_DATA RECORDS_.
_ _ _

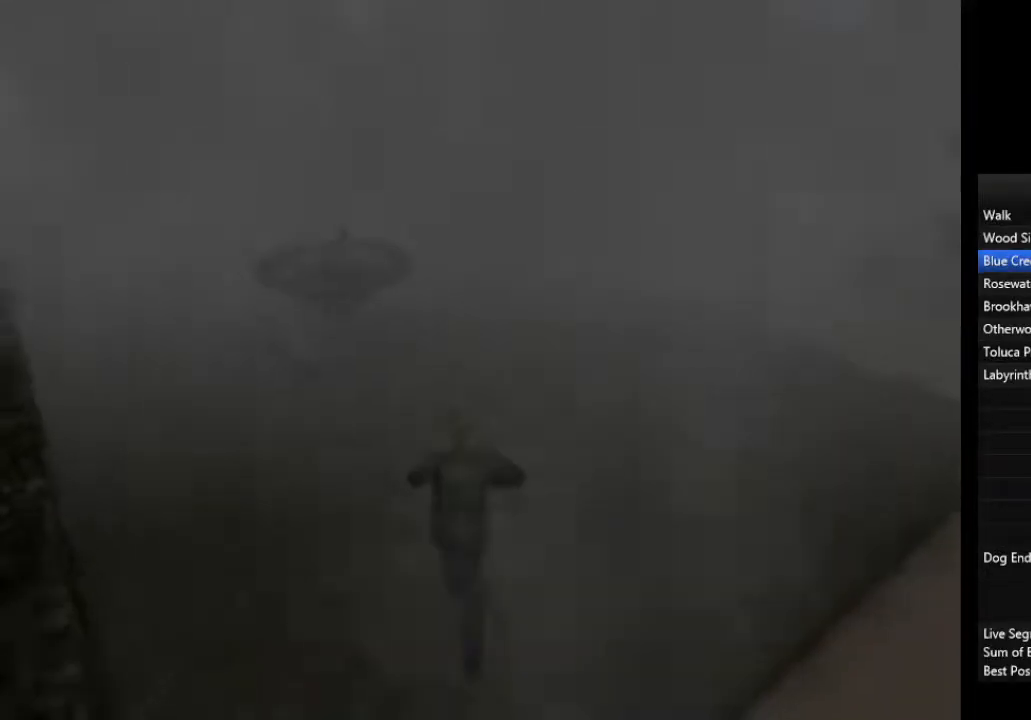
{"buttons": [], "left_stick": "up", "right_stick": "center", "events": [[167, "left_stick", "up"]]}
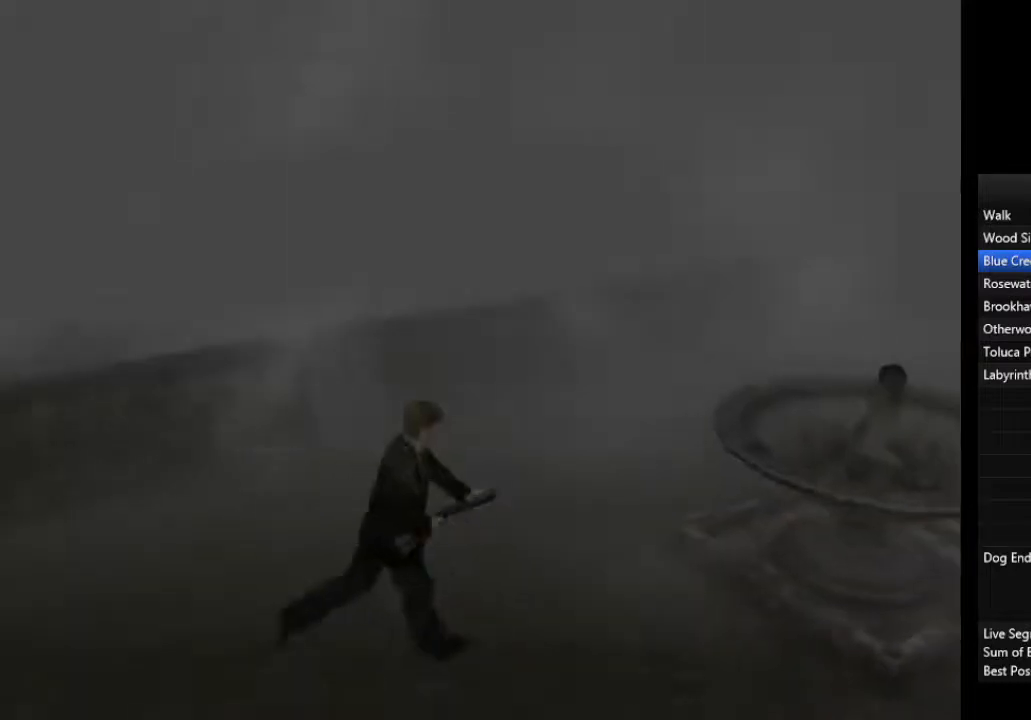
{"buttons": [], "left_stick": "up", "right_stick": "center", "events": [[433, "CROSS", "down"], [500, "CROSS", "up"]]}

_ _ _

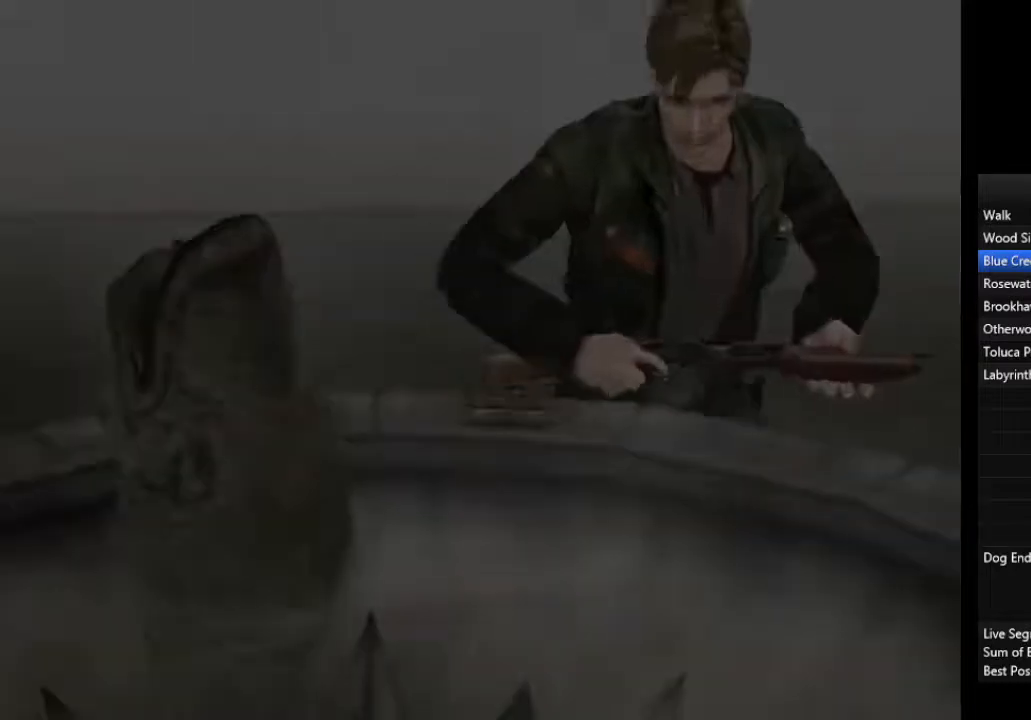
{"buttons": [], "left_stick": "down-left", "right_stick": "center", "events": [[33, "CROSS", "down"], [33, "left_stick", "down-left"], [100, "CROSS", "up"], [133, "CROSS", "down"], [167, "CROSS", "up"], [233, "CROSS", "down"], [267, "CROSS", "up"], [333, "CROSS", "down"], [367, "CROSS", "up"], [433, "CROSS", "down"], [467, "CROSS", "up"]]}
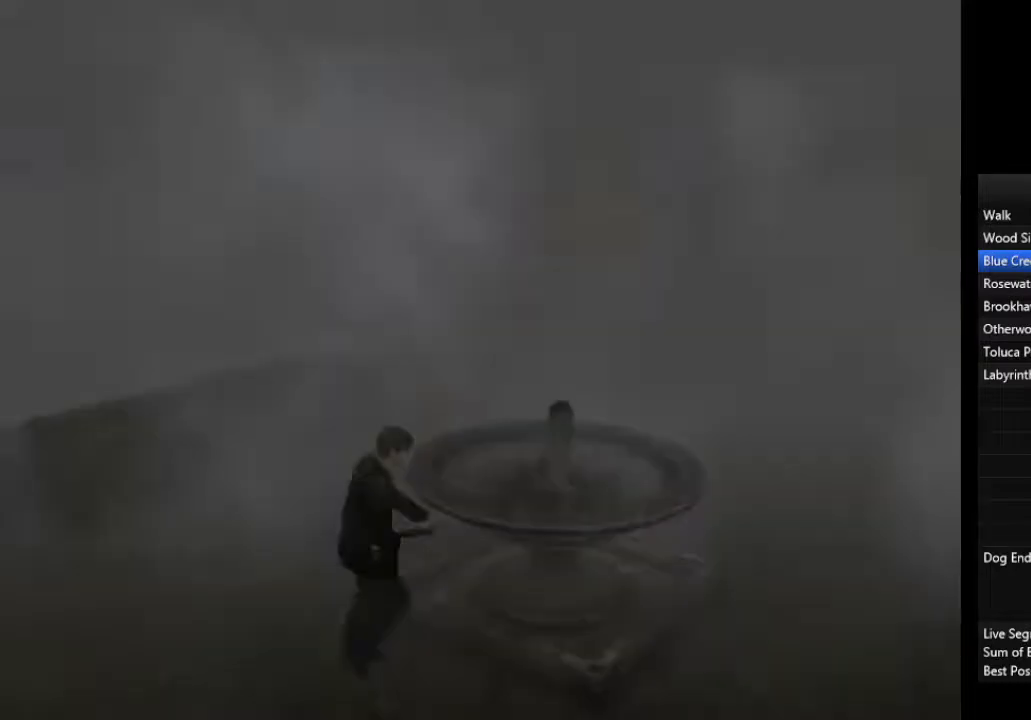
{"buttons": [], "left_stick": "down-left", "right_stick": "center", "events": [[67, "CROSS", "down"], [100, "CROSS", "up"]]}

_ _ _

_ASSIGNED TASK_. Lines with "down": return each one from the data above.

_YOUR SOLUTION_.
{"buttons": [], "left_stick": "up", "right_stick": "center", "events": [[433, "CROSS", "down"], [500, "CROSS", "up"]]}
{"buttons": [], "left_stick": "down-left", "right_stick": "center", "events": [[33, "CROSS", "down"], [33, "left_stick", "down-left"], [100, "CROSS", "up"], [133, "CROSS", "down"], [167, "CROSS", "up"], [233, "CROSS", "down"], [267, "CROSS", "up"], [333, "CROSS", "down"], [367, "CROSS", "up"], [433, "CROSS", "down"], [467, "CROSS", "up"]]}
{"buttons": [], "left_stick": "down-left", "right_stick": "center", "events": [[67, "CROSS", "down"], [100, "CROSS", "up"]]}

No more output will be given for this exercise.